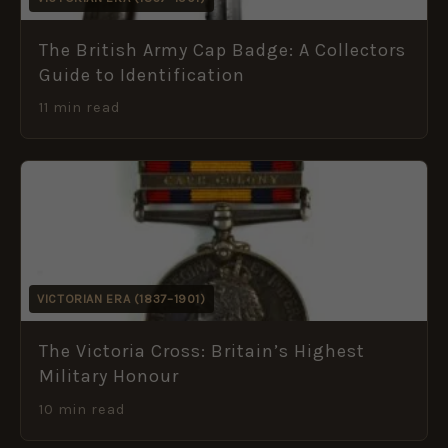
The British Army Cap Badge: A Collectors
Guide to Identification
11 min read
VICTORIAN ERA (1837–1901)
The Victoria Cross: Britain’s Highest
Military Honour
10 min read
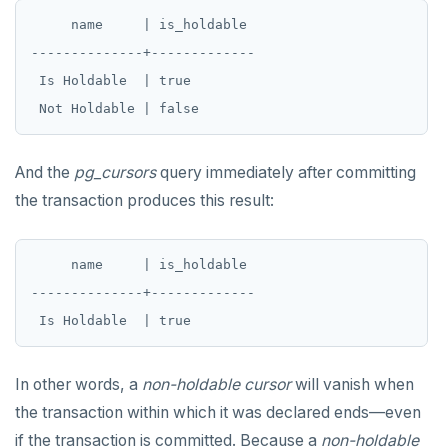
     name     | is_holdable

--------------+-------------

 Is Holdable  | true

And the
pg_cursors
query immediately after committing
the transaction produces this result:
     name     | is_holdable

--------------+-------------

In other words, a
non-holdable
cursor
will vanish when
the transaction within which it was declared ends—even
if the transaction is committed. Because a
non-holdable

· · · ·

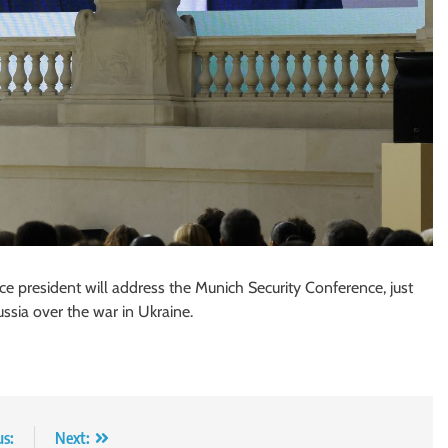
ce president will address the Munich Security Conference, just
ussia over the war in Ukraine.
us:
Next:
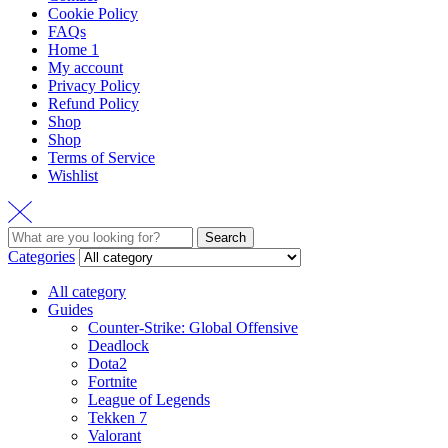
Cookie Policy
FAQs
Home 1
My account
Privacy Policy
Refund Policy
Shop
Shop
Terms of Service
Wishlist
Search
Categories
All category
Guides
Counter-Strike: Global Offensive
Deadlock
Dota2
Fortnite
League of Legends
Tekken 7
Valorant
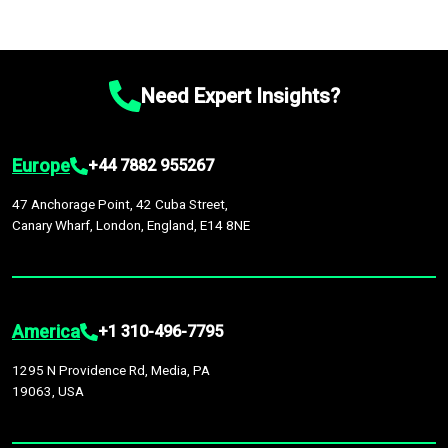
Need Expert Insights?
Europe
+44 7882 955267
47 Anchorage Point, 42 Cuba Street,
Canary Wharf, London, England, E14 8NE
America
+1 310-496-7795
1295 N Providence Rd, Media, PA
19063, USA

· · · ·

§ **What the task requires**: Copy out every line of the records that contains the word "will".

§ **Reply**:
will vanish when
ce president will address the Munich Security Conference, just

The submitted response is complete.